▶ WHAT TO WORK ON
After reading the records, print them all again exactly as they stand.

(Collected data)
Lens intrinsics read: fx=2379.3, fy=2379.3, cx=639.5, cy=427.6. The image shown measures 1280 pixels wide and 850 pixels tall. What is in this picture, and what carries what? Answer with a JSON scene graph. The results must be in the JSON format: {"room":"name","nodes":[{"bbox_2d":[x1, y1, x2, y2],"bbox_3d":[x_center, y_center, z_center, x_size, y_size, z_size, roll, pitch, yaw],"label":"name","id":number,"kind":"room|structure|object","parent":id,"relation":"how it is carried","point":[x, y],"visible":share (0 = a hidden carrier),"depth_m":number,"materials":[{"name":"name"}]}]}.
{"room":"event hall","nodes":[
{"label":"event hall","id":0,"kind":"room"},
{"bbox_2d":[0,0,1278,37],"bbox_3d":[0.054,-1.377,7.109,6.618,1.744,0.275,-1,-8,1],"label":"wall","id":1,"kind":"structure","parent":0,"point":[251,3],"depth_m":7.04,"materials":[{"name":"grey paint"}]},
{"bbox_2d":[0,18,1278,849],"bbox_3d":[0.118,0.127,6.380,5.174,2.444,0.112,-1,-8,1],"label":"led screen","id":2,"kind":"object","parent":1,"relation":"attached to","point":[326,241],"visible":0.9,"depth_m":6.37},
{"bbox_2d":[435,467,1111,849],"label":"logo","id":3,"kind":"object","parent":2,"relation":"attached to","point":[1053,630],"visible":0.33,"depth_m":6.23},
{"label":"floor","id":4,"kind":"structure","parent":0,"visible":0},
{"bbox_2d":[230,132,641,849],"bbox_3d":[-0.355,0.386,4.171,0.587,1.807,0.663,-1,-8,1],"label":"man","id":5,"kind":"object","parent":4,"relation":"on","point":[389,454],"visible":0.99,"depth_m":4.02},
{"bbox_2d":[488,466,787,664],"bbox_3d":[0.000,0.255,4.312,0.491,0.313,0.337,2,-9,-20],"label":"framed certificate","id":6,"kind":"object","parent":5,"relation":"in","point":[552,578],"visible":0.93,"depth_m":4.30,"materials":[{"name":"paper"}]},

▶ EXERCISE OUTPUT
Lens intrinsics read: fx=2379.3, fy=2379.3, cx=639.5, cy=427.6. The image shown measures 1280 pixels wide and 850 pixels tall. What is in this picture, and what carries what? Answer with a JSON scene graph. The results must be in the JSON format: {"room":"name","nodes":[{"bbox_2d":[x1, y1, x2, y2],"bbox_3d":[x_center, y_center, z_center, x_size, y_size, z_size, roll, pitch, yaw],"label":"name","id":number,"kind":"room|structure|object","parent":id,"relation":"how it is carried","point":[x, y],"visible":share (0 = a hidden carrier),"depth_m":number,"materials":[{"name":"name"}]}]}.
{"room":"event hall","nodes":[
{"label":"event hall","id":0,"kind":"room"},
{"bbox_2d":[0,0,1278,37],"bbox_3d":[0.054,-1.377,7.109,6.618,1.744,0.275,-1,-8,1],"label":"wall","id":1,"kind":"structure","parent":0,"point":[251,3],"depth_m":7.04,"materials":[{"name":"grey paint"}]},
{"bbox_2d":[0,18,1278,849],"bbox_3d":[0.118,0.127,6.380,5.174,2.444,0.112,-1,-8,1],"label":"led screen","id":2,"kind":"object","parent":1,"relation":"attached to","point":[326,241],"visible":0.9,"depth_m":6.37},
{"bbox_2d":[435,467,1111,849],"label":"logo","id":3,"kind":"object","parent":2,"relation":"attached to","point":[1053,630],"visible":0.33,"depth_m":6.23},
{"label":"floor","id":4,"kind":"structure","parent":0,"visible":0},
{"bbox_2d":[230,132,641,849],"bbox_3d":[-0.355,0.386,4.171,0.587,1.807,0.663,-1,-8,1],"label":"man","id":5,"kind":"object","parent":4,"relation":"on","point":[389,454],"visible":0.99,"depth_m":4.02},
{"bbox_2d":[488,466,787,664],"bbox_3d":[0.000,0.255,4.312,0.491,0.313,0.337,2,-9,-20],"label":"framed certificate","id":6,"kind":"object","parent":5,"relation":"in","point":[552,578],"visible":0.93,"depth_m":4.30,"materials":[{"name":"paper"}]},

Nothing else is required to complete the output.